- Episode no.: Season 9 Episode 5
- Directed by: Trey Parker
- Written by: Trey Parker
- Production code: 905
- Original air date: April 6, 2005

Guest appearance
- Diedrich Bader as Bat Dad

Episode chronology
| ← Previous "Best Friends Forever" | Next → "The Death of Eric Cartman" |

= The Losing Edge =

"The Losing Edge" is the fifth episode in the ninth season of the American animated television series South Park, and the 130th episode of the series overall. It originally aired on Comedy Central in the United States on April 6, 2005.

In the episode, the boys try to lose their baseball games on purpose so that they can enjoy the summer playing video games rather than deal with baseball.

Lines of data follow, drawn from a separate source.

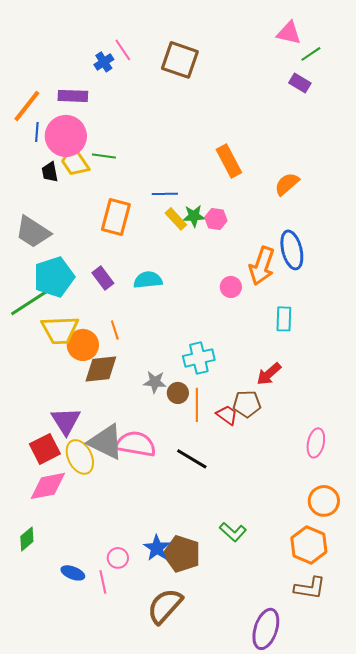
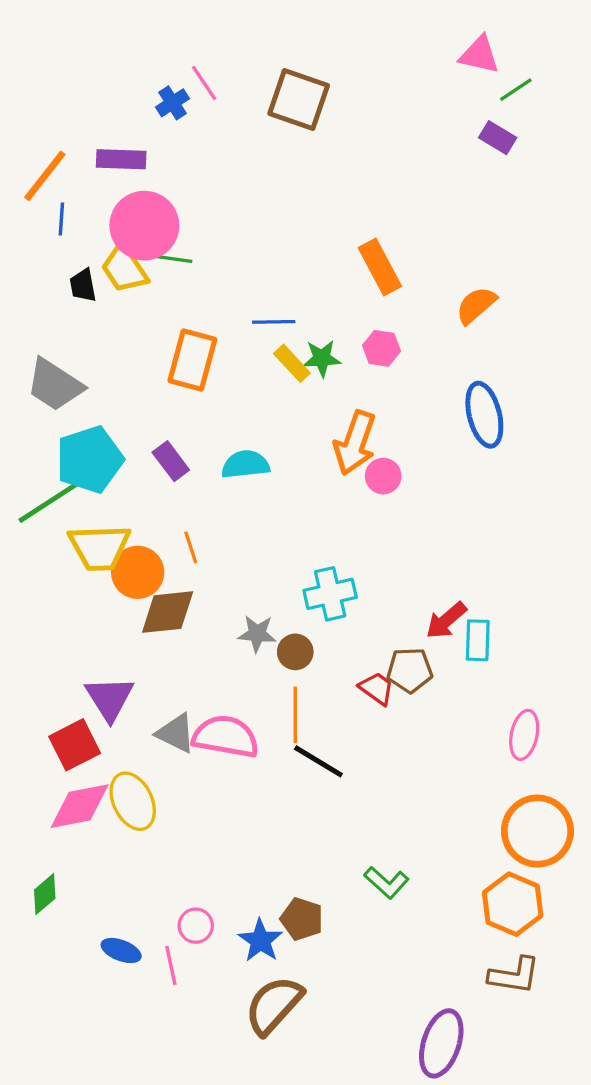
pink circle: (66, 136) -> (144, 226), moved
pink hexagon: (216, 219) -> (382, 348), moved
orange arrow: (262, 266) -> (355, 443), moved
cyan rectangle: (284, 319) -> (478, 640), moved
orange line: (197, 405) -> (295, 715), moved
gray triangle: (106, 442) -> (176, 733), size x0.7
yellow ellipse: (80, 457) -> (133, 801), moved
orange circle: (324, 501) -> (537, 831), size x1.4
blue star: (157, 548) -> (260, 941), moved
brown pentagon: (182, 554) -> (302, 919), size x0.7

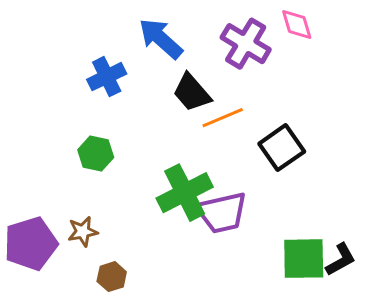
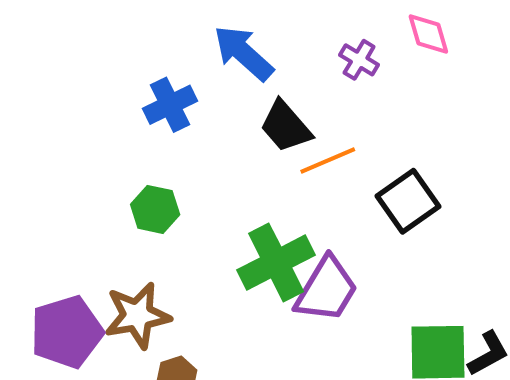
purple cross: (246, 44) -> (359, 60), size x0.6
purple trapezoid: (222, 213) -> (326, 290), turned -46
brown star: (83, 232) -> (137, 316), size x1.6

Meanwhile, Randy trains to fight the other fathers at the games.

==Plot==
None of the boys playing for the South Park Little League Baseball team enjoy the sport at all. They find it boring and only play because of their parents' enthusiasm for it. When they win their final game, the whole team is overjoyed at first, believing that the season is over and they can now enjoy the summer. However, to their horror, the boys discover that since they have finished first in their division, they must participate in the postseason tournament. At a "celebration" meal, the boys discuss plans to lose on purpose without getting in trouble with their parents.

During the playoffs, the boys learn that the other teams also want to lose and have actually trained to lose games. The South Park team ends up winning again and again against opponents whose efforts at throwing games are more successful, and they reach the state championship against Denver. If they win, the South Park team will have to spend their entire summer playing baseball on the national circuit.

Meanwhile, Stan's father, Randy, has taken up trash-talking as a hobby, getting drunk and acting obnoxiously at the games in order to start fights with the fathers of other teams' players. This behavior leads to him being arrested many times. While training to be the best fighter he can be, Randy becomes terrified after meeting the Denver Little League team's "Bat Dad" (Diedrich Bader), who wears a purple Batman cowl and cape, and who is both heavier and more misbehaved than Randy. As a result, Randy decides not to attend the championship game in fear that he is not good enough.

The game is played at Coors Field; like South Park's other opponents, the Denver team does not want to win either. The boys have drafted Kyle's nerdy cousin Kyle Schwartz, who is terrible at all sports, in the hope of ruining their chances to win. However, the Denver team is the best yet at intentionally losing; they can even bat themselves out by hitting the ball directly into an outfielder's glove. Just as the South Park team find themselves on the verge of winning, Randy appears in the stands and provokes a fight with Bat Dad that spills onto the field; the officials warn the two fathers that the next one who fights will get his team disqualified. Though Randy gets knocked down, the boys' cheering, combined with a hallucination of a crowd including Mickey Goldmill and Sharon (who has been critical of Randy's hooliganism throughout the episode) cheering him on, inspires him to stand up and continue fighting before finally knocking out Bat Dad. This results in the South Park team's disqualification and Denver's victory by default. Randy feels dejected at having cost the South Park team the championship as he is placed under arrest, but Stan lifts Randy's spirits by thanking him for doing so. Randy ends the episode leaping for joy while under police custody.

==Production==
The episode's idea originally came from series co-creators Trey Parker and Matt Stone thinking that the children of South Park would look cute in baseball uniforms. Parker and Stone also were not fans of baseball themselves so it made sense to have the boys hate baseball. The choice to go ahead with a baseball-themed episode did create some problems animation-wise, however, as most of the children look nearly identical wearing the same uniforms. A lot of time was spent on ensuring that each character was distinguishable from each other. For example, Butters Stotch and Stan Marsh look identical with the same attire. To rectify this, Stan's hair is more prominent than Butters' and Butters has a speaking line early. Additionally, Kenny appears with his hat slightly covering his face, making this one of Kenny's most visible episodes. The episode's plot was originally going to be used in Best Friends Forever but was put on hold when they came up with an episode based on the Terri Schiavo case instead.

According to the DVD commentary, "this was a really, really hard episode to do" because sports episodes in general are not easy but also because the teams are trying to lose. Because they are trying to lose on purpose, new rules are needed which makes it different from any actual sport. However, the character of Bat Dad made it easier for Parker and Stone, as if it got too difficult, they could cut to Bat Dad.